4. Il résulte de l'instruction que la commune de Grasse a conclu au début des années 1920 avec la Société Civile Immobilière et de Reconstruction une convention aux fins d'aménager un lotissement dénommé " domaine de Rothschild " sur des terrains appartenant à la commune. Cette convention, ainsi que le cahier des charges du lotissement, prévoyaient la création par la société contractante de voies d'accès et de desserte, dont le boulevard Alice de Rothschild qui confronte en partie sud la parcelle AX n° 40 propriété de M. et Mme B....
5. Si le département fait valoir que l'article 9 du cahier des charges de ce lotissement imposait aux lotis de clore leur parcelle et que cet article énonçait que la propriété de ces ouvrages relevait des acquéreurs des lots, ces stipulations, qui fixent à 75 centimètres la hauteur des ouvrages à ériger et prévoient qu'ils doivent être surmontés de grilles de fer, ne pouvaient trouver à s'appliquer à la parcelle AX n° 40 eu égard au fait qu'elle présente une forte déclivité qui nécessitait l'édification d'un mur de soutènement de dimension sensiblement plus importante afin de maintenir les terres en surplomb. Il ressort d'ailleurs des énonciations de l'article 2 de ce même cahier des charges que, pour les lots à vendre qui comportent des murs de soutènement, le vendeur, en l'occurrence la Société Civile Immobilière et de Reconstruction " ne sera tenu à aucune garantie envers les acquéreurs en ce qui concerne l'état dans lequel ces constructions ou murs se trouveront au moment de l'entrée en jouissance (...) ".

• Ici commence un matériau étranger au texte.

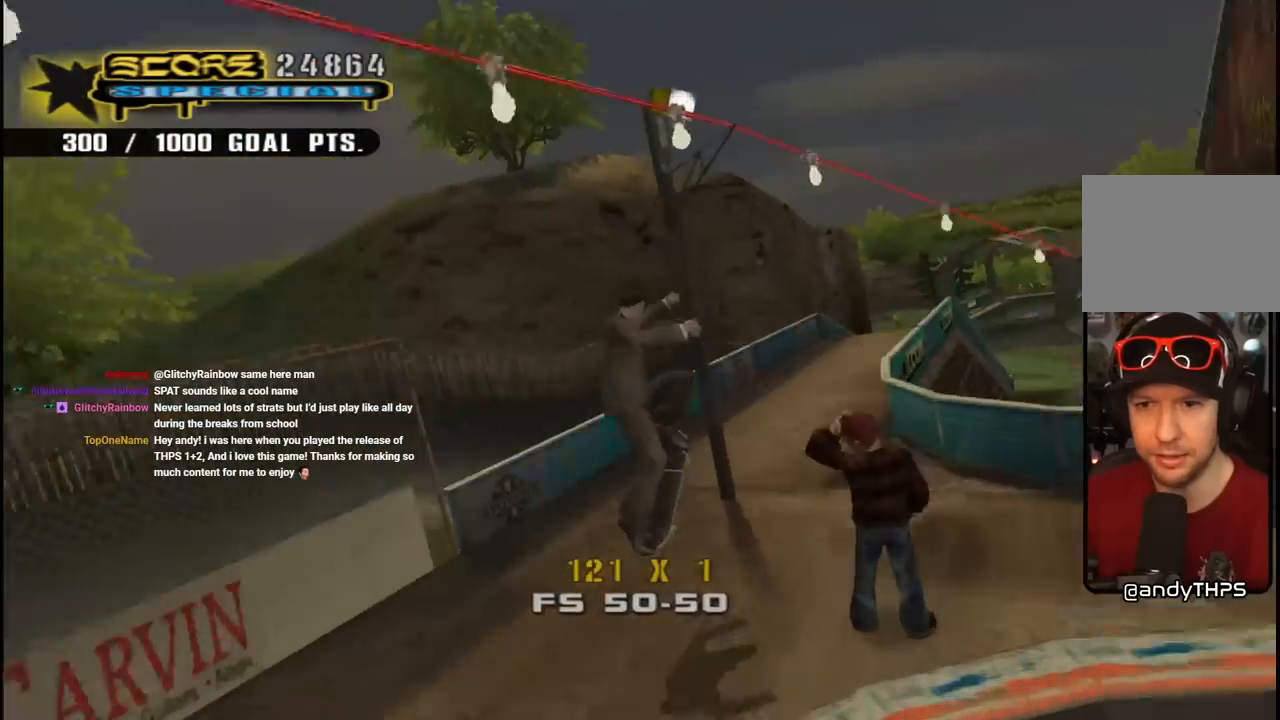
{"buttons": ["TRIANGLE"], "left_stick": "center", "right_stick": "center", "events": [[333, "TRIANGLE", "down"]]}
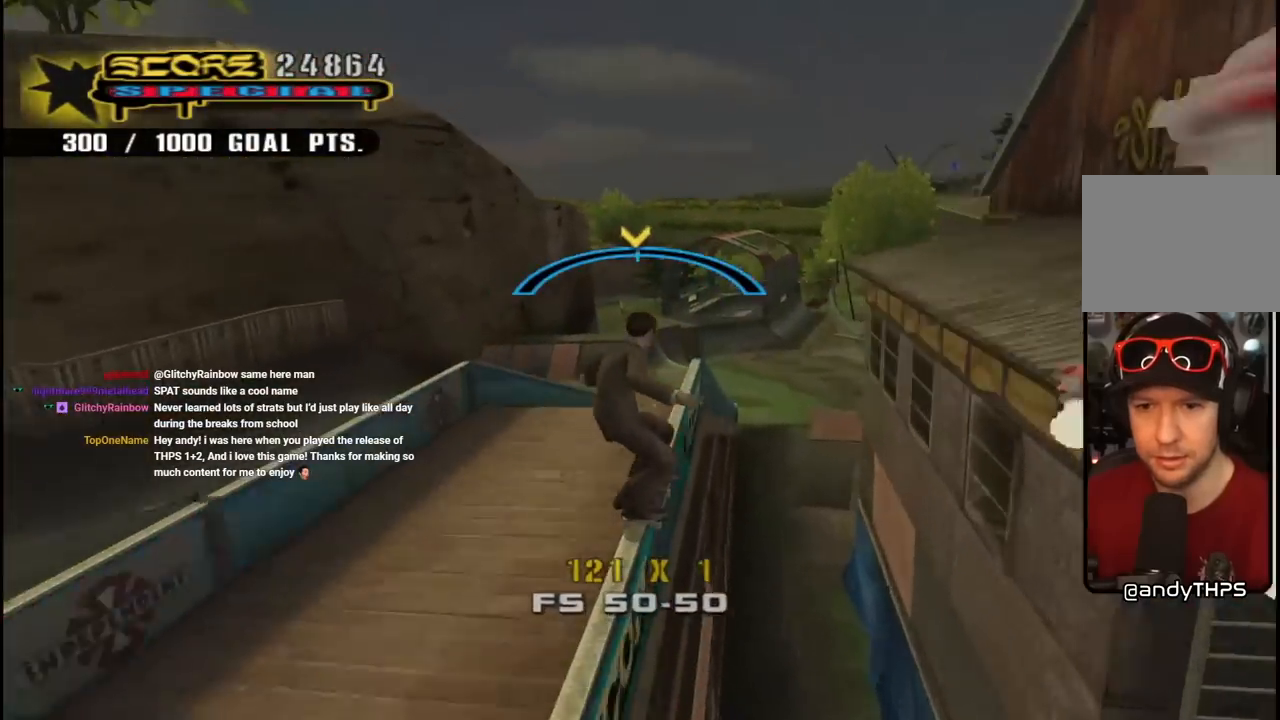
{"buttons": [], "left_stick": "center", "right_stick": "center", "events": [[17, "CROSS", "down"], [17, "TRIANGLE", "up"], [350, "CROSS", "up"]]}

6. La circonstance invoquée par le département, au demeurant sans plus de précision, selon laquelle ce mur aurait été construit par des personnes privées ne saurait emporter, à elle-seule, titre de propriété sur cet ouvrage. Le fait que le mur litigieux a été bâti dans le style architectural correspondant au cahier des charges du " domaine de Rothschild " et commun aux autres murs situés à l'intérieur des parcelles privatives n'est pas davantage de nature à établir que cet ouvrage serait la propriété de M. et Mme B.... L'acte de vente du lot n° 47 du 28 janvier 1926 produit au dossier est muet s'agissant de la propriété de ce mur.

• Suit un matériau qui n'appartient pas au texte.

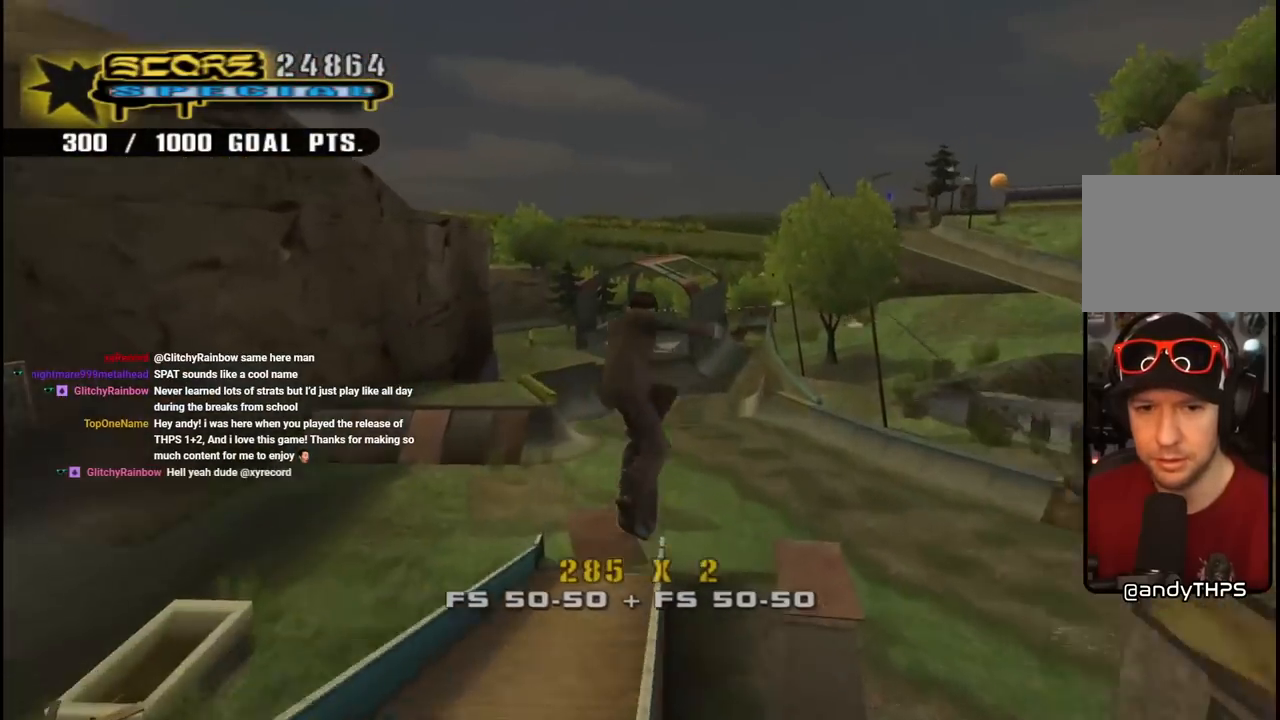
{"buttons": [], "left_stick": "center", "right_stick": "left", "events": [[133, "right_stick", "left"]]}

7. Enfin, dans le rapport définitif qu'il a rendu le 8 juin 2016, l'expert judiciaire Vernet expose que le mur en litige est un " ouvrage d'infrastructure routière " eu égard aux caractéristiques de la voie, qui a été créé en " déblai-remblai ", l'expert estimant que ce mur était indispensable à la stabilisation des remblais côté aval et à la stabilisation du talus décaissé côté amont.
8. Dans ces conditions, aucun titre n'attribuant la propriété du mur en cause à M. et Mme B... ni à un tiers et ce mur surplombant la voie publique et dont la présence évite la chute de matériaux provenant de la parcelle AX n° 40, cet ouvrage, au moins dans sa partie suivant le tracé de la voie départementale et présentant un lien physique étroit avec cette voie, doit être regardé comme un accessoire de cette voie, alors même qu'il a aussi pour fonction de maintenir les terres de cette parcelle qui la borde et de la clore et qu'il intègre des ouvrages privés tels un portillon d'entrée et des plantations privées.
9. Il résulte de l'instruction que les dommages subis par le mur en litige au droit de la parcelle AX n° 40 sont survenus dans la partie de l'ouvrage surplombant immédiatement la route départementale 111, laquelle appartient au département des Alpes-Maritimes depuis 1958 après avoir été remis à la commune de Grasse par la Société Civile Immobilière et de Reconstruction en application de la convention d'aménagement précitée. Il suit de cela que l'entretien du mur en cause et donc la réparation des dommages subis par M. et Mme B... du fait de l'éboulement de ce mur incombent au département des Alpes-Maritimes.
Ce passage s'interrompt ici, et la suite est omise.